What is expected: Reproduce, character for character, the stretch from the line containing "airs each week" through the end of the rows below, and nothing else.

Start of Block

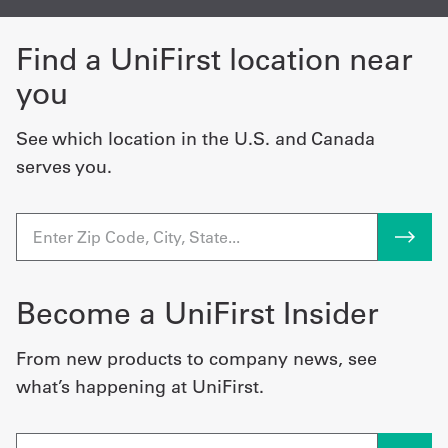
Find a UniFirst location near
you
See which location in the U.S. and Canada
serves you.
Become a UniFirst Insider
From new products to company news, see
what’s happening at UniFirst.
Email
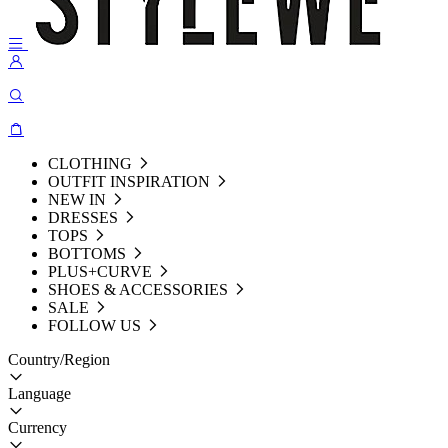
CLOTHING
OUTFIT INSPIRATION
NEW IN
DRESSES
TOPS
BOTTOMS
PLUS+CURVE
SHOES & ACCESSORIES
SALE
FOLLOW US
Country/Region
Language
Currency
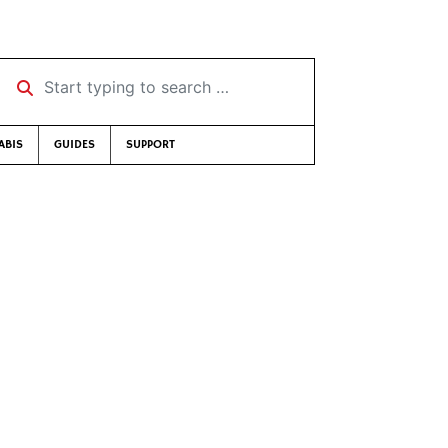
Start typing to search …
ABIS
GUIDES
SUPPORT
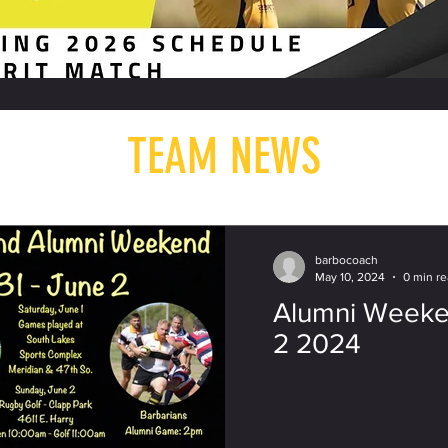
TEAM NEWS
barbocoach
May 10, 2024
0 min r
Alumni Weeke
2 2024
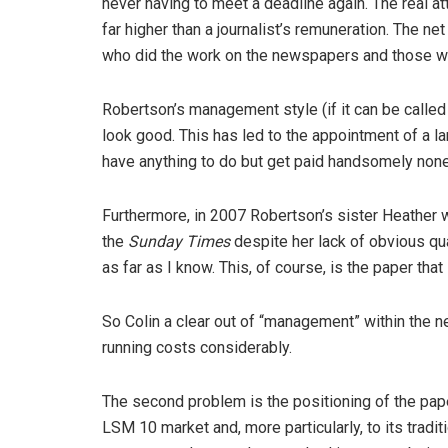
never having to meet a deadline again. The real 
far higher than a journalist’s remuneration. The ne
who did the work on the newspapers and those 
Robertson’s management style (if it can be called
look good. This has led to the appointment of a l
have anything to do but get paid handsomely non
Furthermore, in 2007 Robertson’s sister Heather w
the
Sunday Times
despite her lack of obvious qua
as far as I know. This, of course, is the paper t
So Colin a clear out of “management” within the n
running costs considerably.
The second problem is the positioning of the pap
LSM 10 market and, more particularly, to its tradit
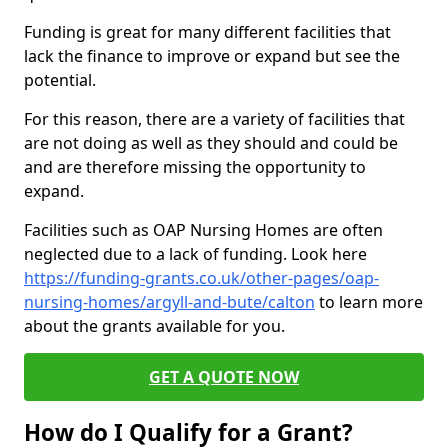
Funding is great for many different facilities that
lack the finance to improve or expand but see the
potential.
For this reason, there are a variety of facilities that
are not doing as well as they should and could be
and are therefore missing the opportunity to
expand.
Facilities such as OAP Nursing Homes are often
neglected due to a lack of funding. Look here
https://funding-grants.co.uk/other-pages/oap-
nursing-homes/argyll-and-bute/calton
to learn more
about the grants available for you.
GET A QUOTE NOW
How do I Qualify for a Grant?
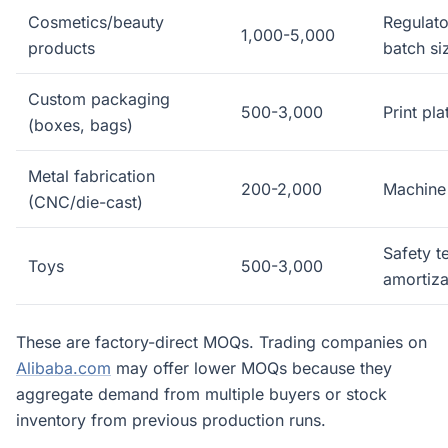
Cosmetics/beauty
Regulato
1,000-5,000
products
batch si
Custom packaging
500-3,000
Print pl
(boxes, bags)
Metal fabrication
200-2,000
Machine 
(CNC/die-cast)
Safety t
Toys
500-3,000
amortiza
These are factory-direct MOQs. Trading companies on
Alibaba.com
may offer lower MOQs because they
aggregate demand from multiple buyers or stock
inventory from previous production runs.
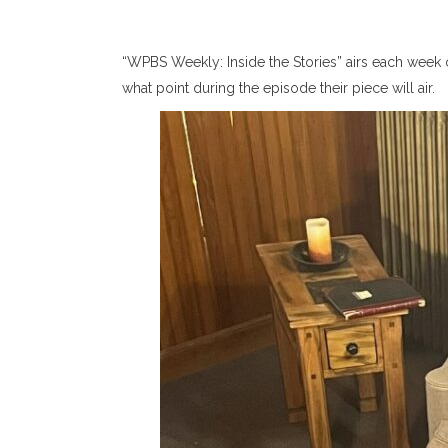
“WPBS Weekly: Inside the Stories” airs each week 
what point during the episode their piece will air.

End of Block

Exercise answer:
“WPBS Weekly: Inside the Stories” airs each week 
what point during the episode their piece will air.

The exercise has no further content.